オフェンスもスタッガースクリーンを多く使い、Slimane、Rzig、Romdhaneといったシューターを上手く活かしました。PGのKechridのコントロールも素晴らしかったです。178cmで身体能力も高くないですが、冷静で上手いですね。さすがベテランと言った感じです。

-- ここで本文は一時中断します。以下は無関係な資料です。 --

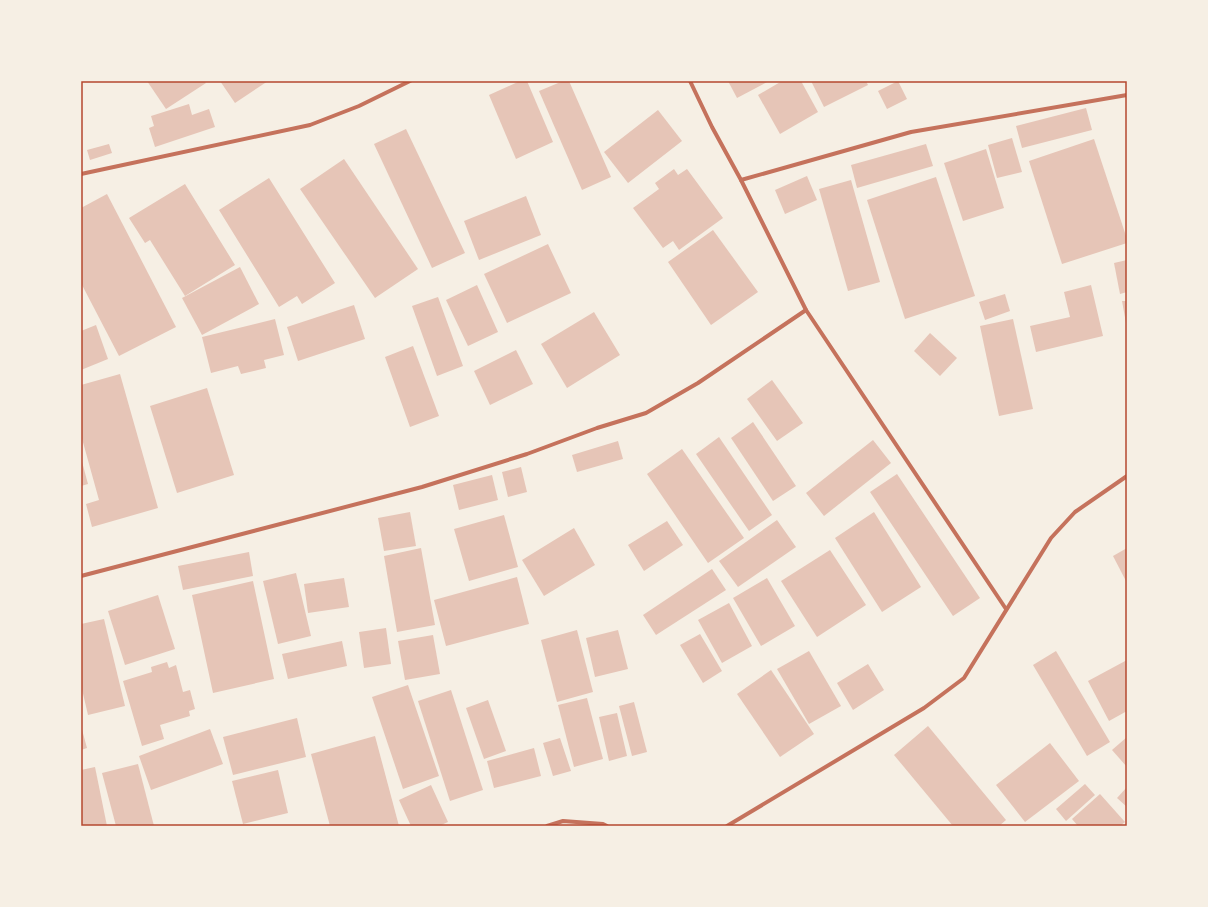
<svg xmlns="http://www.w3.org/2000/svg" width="1208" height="907" font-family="Lato,sans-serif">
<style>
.building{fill:#e6c5b7}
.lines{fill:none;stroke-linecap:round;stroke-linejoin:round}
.minor{stroke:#c5725c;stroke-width:4}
.neatline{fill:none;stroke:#b5482f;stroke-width:1.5}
</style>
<rect width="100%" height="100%" fill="#f6efe4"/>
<g class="building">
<path d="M147,81H204L206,83L166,109Z"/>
<path d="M220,81H268L235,103Z"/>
<path d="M520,81H527L553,142L516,159L489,95Z"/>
<path d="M563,81H569L611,177L582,190L539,91Z"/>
<path d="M728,81H769L737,98Z"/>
<path d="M782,81H801L818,112L780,134L758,95Z"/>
<path d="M811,81H866L868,85L824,107Z"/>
<path d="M898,81L907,99L887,109L878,91Z"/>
<path d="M189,104L192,115L209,109L215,127L155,147L149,128L154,126L151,116Z"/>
<path d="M1086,108L1092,130L1022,148L1016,126Z"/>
<path d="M658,110L682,141L628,183L604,152Z"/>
<path d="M406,129L465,253L432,268L374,144Z"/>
<path d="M1012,138L1022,172L997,178L988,145Z"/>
<path d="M1094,139L1127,239V243L1062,264L1029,161Z"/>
<path d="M109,144L112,153L90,160L87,150Z"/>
<path d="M926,144L933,166L857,188L851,165Z"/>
<path d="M986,149L1004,208L963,221L944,163Z"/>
<path d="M344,159L418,269L375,298L300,189Z"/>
<path d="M674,169L678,175L687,169L723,218L679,250L673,241L663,248L633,208L659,189L655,183Z"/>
<path d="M807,176L817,200L785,214L775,190Z"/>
<path d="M936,177L975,296L905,319L867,200Z"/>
<path d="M269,178L335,283L302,304L297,296L279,307L219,210Z"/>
<path d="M851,180L880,282L848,291L819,189Z"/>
<path d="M185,184L235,265L185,296L150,240L145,243L129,218Z"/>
<path d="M107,194L176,327L119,356L81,283V208Z"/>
<path d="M526,196L541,235L479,260L464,221Z"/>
<path d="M713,230L758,292L711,325L668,262Z"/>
<path d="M548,244L571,293L507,323L484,274Z"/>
<path d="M1127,260V292L1120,294L1114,263Z"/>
<path d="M240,267L259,304L202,335L182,298Z"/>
<path d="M477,285L498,332L468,346L446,300Z"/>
<path d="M1091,285L1103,336L1036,352L1030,326L1070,317L1064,292Z"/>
<path d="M1005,294L1010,311L985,320L979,302Z"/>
<path d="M438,297L463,366L437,376L412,306Z"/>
<path d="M1122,301H1127V323H1126Z"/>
<path d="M354,305L365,339L298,361L287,327Z"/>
<path d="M594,312L620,355L567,388L541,344Z"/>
<path d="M275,319L284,355L264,360L266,368L241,374L238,366L211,373L202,337Z"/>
<path d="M1013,319L1033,409L999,416L980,326Z"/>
<path d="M96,325L108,359L81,370V331Z"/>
<path d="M930,333L957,358L940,376L914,351Z"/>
<path d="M413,346L439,416L410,427L385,357Z"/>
<path d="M516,350L533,384L490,405L474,371Z"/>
<path d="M120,374L158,508L92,527L86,504L99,500L81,435V385Z"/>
<path d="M772,380L803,423L777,441L747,399Z"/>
<path d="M207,388L234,475L177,493L150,406Z"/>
<path d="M753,422L796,486L773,501L731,438Z"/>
<path d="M719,437L772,515L749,531L696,454Z"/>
<path d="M873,440L891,463L824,516L806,493Z"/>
<path d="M618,441L623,459L577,472L572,455Z"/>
<path d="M682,449L744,538L708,563L647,474Z"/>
<path d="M81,458L88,484L81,486Z"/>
<path d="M521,467L527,492L508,497L502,472Z"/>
<path d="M897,474L980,598L953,616L870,492Z"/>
<path d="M492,475L498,500L459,510L453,485Z"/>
<path d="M410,512L416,546L384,551L378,518Z"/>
<path d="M874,512L921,587L882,612L835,538Z"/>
<path d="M504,515L518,567L469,581L454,529Z"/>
<path d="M777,520L796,547L738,587L719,561Z"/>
<path d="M667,521L683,545L644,571L628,545Z"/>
<path d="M574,528L595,565L544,596L522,560Z"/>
<path d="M421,548L435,625L397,632L384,556Z"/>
<path d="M1127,548V583L1113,556Z"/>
<path d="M830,550L866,605L817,637L781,581Z"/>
<path d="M249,552L253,576L183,590L178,566Z"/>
<path d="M712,569L726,590L656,635L643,615Z"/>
<path d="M296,573L311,636L278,644L263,581Z"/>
<path d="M517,577L529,624L446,646L434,600Z"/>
<path d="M344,578L349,607L308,613L304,584Z"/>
<path d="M767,578L795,626L761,646L733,598Z"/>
<path d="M253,581L274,679L213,693L192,595Z"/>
<path d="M158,595L175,649L125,665L108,611Z"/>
<path d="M729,603L752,646L722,663L698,620Z"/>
<path d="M104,619L125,706L88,715L81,685V624Z"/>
<path d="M386,628L391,664L364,668L359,632Z"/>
<path d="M577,630L593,692L557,702L541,640Z"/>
<path d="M618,630L628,669L595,677L586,638Z"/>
<path d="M700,634L722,671L703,683L680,645Z"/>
<path d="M433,635L440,674L405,680L398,641Z"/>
<path d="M342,641L347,666L288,679L282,654Z"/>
<path d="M809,651L841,706L809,724L777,669Z"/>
<path d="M1056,651L1110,742L1087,756L1033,665Z"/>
<path d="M1127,660V711L1109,721L1088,681Z"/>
<path d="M167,662L169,668L176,665L183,692L190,690L195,709L189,711L190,716L160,725L164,739L142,746L123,681L152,672L151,667Z"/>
<path d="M868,664L884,690L853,710L837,683Z"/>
<path d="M771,670L814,734L780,757L737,694Z"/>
<path d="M408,685L439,776L403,789L372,697Z"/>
<path d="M451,690L483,790L450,801L418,701Z"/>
<path d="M587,698L603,759L574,767L558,705Z"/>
<path d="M488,700L506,751L484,759L466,708Z"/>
<path d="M634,702L647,752L632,756L619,706Z"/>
<path d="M617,713L627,756L609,761L599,717Z"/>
<path d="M297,718L306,757L233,775L223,737Z"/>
<path d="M81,726L87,748L81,750Z"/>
<path d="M928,726L1006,820L999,826H953L894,755Z"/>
<path d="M210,729L223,764L151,790L139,756Z"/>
<path d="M375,736L399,826H330L311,754Z"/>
<path d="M1127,737V767L1112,750Z"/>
<path d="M560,738L571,771L553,776L543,743Z"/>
<path d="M1050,743L1079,781L1025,822L996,785Z"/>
<path d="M534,748L541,776L494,788L487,761Z"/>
<path d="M138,764L154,826H116L102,773Z"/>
<path d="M95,767L107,826H81V770Z"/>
<path d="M278,770L288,813L243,824L232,781Z"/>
<path d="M1085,784L1095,795L1066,821L1056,809Z"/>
<path d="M431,785L448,822L439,826H411L399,800Z"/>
<path d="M1127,787V807L1117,798Z"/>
<path d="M1100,794L1125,822L1120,826H1078L1072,819Z"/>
</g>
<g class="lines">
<g class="minor">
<path d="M690,81L712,127L741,180L806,310L1006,609"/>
<path d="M81,174L310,125L359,106L410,81"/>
<path d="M741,180L911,132L1127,95"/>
<path d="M81,576L422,487L527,454L597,428L646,413L698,383L806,310"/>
<path d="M547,826L563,821L603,824L607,826"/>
<path d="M727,826L924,708L964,678L1051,538L1075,512L1127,476"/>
</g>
</g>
<rect width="1208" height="907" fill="none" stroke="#f6efe4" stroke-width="164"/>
<rect x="82" y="82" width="1044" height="743" class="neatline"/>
</svg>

また、チーム全員で、リバウンド、走ることを徹底していたように見えます。リバウンドはMejriだけに頼らず、全員でブロックアウト。そしてセンターのMejriまでも良く走っていました。

この強力なセンターがチームを変えるって、例はどっかで見た事ありますよね。

そう、イランです。イランもセンターのHaddadiの存在がアジアの歴史を変えました。アジアもアフリカと同じように、サイズに悩むチームが多いですからね。
もちろん、イランもチュニジアもセンターだけで勝ったわけではないですけども、一番の要因であることは間違いないかと思います。

世界経験の多いアンゴラでさえ、何本レイアップをブロックされたことか。こういうビッグマンがいるチームに対して、どのようにインサイドをアタックするか、日本人にとっても考え続けなくてはならない課題ですね。

ちなみに、決勝で公開されたショットチャートは、両チームとも、ペイント内と3ptsが多く、中距離(ミドルレンジ)のシュートはあまりありませんでした。ミドルレンジのシュートをどう使うのかがカギなのか、それともチュニジアは3ptsとインサイドにこだわったから、良いバスケになったのか、考えてみるのも面白そうです。